Background information
- Born: June 9, 2005 (age 21) Bangkok, Thailand
- Occupations: Singer; actress;
- Years active: 2013–present
- Label: XOXO Entertainment
- Member of: 4EVE

= Korranid Laosubinprasoet =

Thai singer and actress

Korranid Laosubinprasoet (กรณิศ เล้าสุบินประเสริฐ; born 9 June 2005), nicknamed Aheye (pronounced "Ah-eye"), is a Thai singer, actress, and model. She is a member of Thai girl group 4Eve. Laosubinprasoet has starred in several Thai dramas aired on Channel 3, including Thang Phan Kam Thep (ทางผ่านกามเทพ), Montrali Hong (มนต์ระลาหงส์), Pikaew Nang Hong (ปี่แก้วนางหงส์), Nuan Lupp Salab Love (หน่วยลับสลับเลิฟ), Sorn Ngao Rak (ซ่อนเงารัก), and Wasana Rak (วาสนารัก).

== Early life and education ==
Korranid Laosubinprasoet was born on June 9, 2005, in Bangkok, Thailand. She graduated primary and lower secondary school from Pantharat School, Din Daeng. For upper secondary school, she studied at the Demonstration School of Srinakharinwirot University, Prasanmit, majoring in music. In 2023, she entered the undergraduate program major in acting and directing for film at the College of Social Communication Innovation, Srinakharinwirot University before transferring to Bangkok University in 2024.

== Career ==
Korranid had been enrolling in singing lessons since she was young. At the age of 7, she began her journey in the entertainment industry as an actress. Her debut acting role was in the TV series Yomban Chao Kha aired in 2013.

Apart from acting, she also participated in singing contests on various programs, beginning with The Trainer Season 5 in 2013. During the competition, she showcased her talent by singing three songs, changing her stage outfits, and incorporating dance into her performance. In 2014, she participated in The Voice Kids Thailand Season 2 and reached the final. This further increased Laosubinprasoet's recognition, leading to additional opportunities. Then, in 2017, Laosubinprasoet joined the We Kid Thailand program, where she sang "Kwam Nai Jai" by Suthep Wongkamhaeng.

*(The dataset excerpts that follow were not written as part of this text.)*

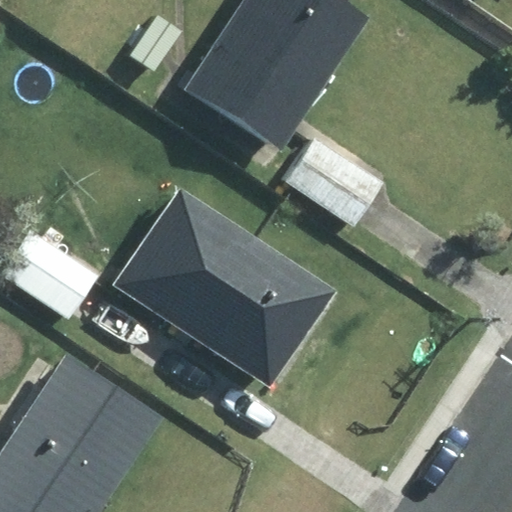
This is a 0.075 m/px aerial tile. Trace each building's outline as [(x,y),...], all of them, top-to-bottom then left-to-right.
[(323,0),(230,0),(171,88),(257,145),(345,14),(323,0)] [(135,23),(121,44),(148,62),(161,42),(135,23)] [(302,140),(274,181),(340,225),(367,184),(302,140)] [(161,192),(98,283),(248,385),(309,294),(161,192)] [(15,231),(0,252),(0,280),(55,316),(82,275),(15,231)] [(46,356),(0,424),(0,511),(73,511),(136,417),(46,356)]
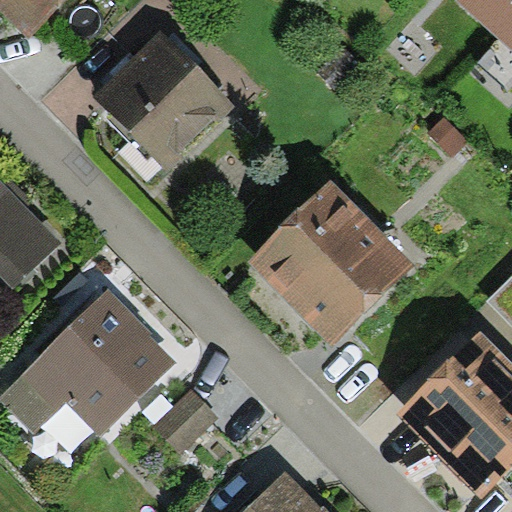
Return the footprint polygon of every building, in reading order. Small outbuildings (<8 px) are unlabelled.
[(67,0),(0,0),(0,10),(29,39),(67,0)] [(511,0),(456,0),(511,50),(511,0)] [(160,36),(97,103),(166,168),(213,119),(218,124),(235,107),(160,36)] [(467,141),(445,119),(429,134),(452,157),(467,141)] [(331,180),(248,261),(332,346),(415,265),(331,180)] [(4,186),(0,181),(0,275),(13,289),(60,244),(25,207),(4,186)] [(8,182),(4,186),(25,207),(29,203),(8,182)] [(511,278),(487,303),(511,327),(511,278)] [(153,333),(109,289),(0,395),(0,400),(34,435),(67,403),(100,436),(176,361),(151,336),(153,333)] [(511,363),(480,332),(397,414),(482,498),(511,468),(511,363)] [(219,417),(193,390),(153,428),(180,455),(219,417)] [(329,511),(324,506),(321,508),(286,472),(245,511),(329,511)]
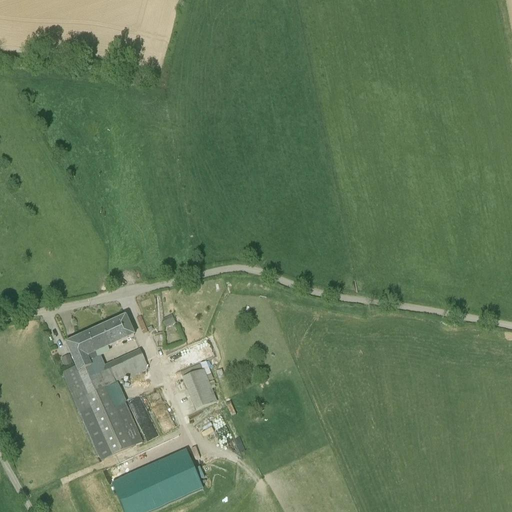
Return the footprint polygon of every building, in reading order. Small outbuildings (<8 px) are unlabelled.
[(174,315),(163,318),(166,328),(177,325),(174,315)] [(125,317),(87,334),(96,354),(134,337),(125,317)] [(65,344),(76,367),(62,373),(102,461),(142,443),(116,385),(149,370),(140,351),(102,368),(98,358),(96,354),(87,334),(65,344)] [(185,351),(187,357),(199,352),(197,346),(185,351)] [(63,365),(66,371),(74,367),(71,361),(63,365)] [(182,380),(187,389),(196,411),(216,403),(203,371),(182,380)] [(189,453),(112,481),(123,511),(151,511),(204,493),(189,453)]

In 2018, Laosubinprasoet received an invitation to speak at the TEDx Bangkok conference. During her presentation, she expressed her views on the aspirations of children in shaping both the present and the future. Additionally, she performed the song Nang Nual by Thongchai McIntyre, which depicts the dream of a seagull longing to soar towards the horizon.

In 2020, Laosubinprasoet took part in the program Girl Group Stars, which aired on Workpoint TV Thailand. The competition aimed to find members for a new Thai girl group called 4Eve. In the competition, she stood out as the most outstanding talent. After receiving the MVP hats, she was selected as one of the seven members of 4Eve, becoming the youngest member of the group.

In 2020, she was cast in the role of Klai Ruang, a young li-kay actress from Nakhon Sawan province, in the television drama Wansana Rak. Her performance in the drama earned her the Suphannahong Award for Best Rising Female Star from the Association of Radio and Television News Journalists of Thailand.

In 2024, she took on the role of the female lead in Channel 3's period drama Ruean Tard (เรือนทาส).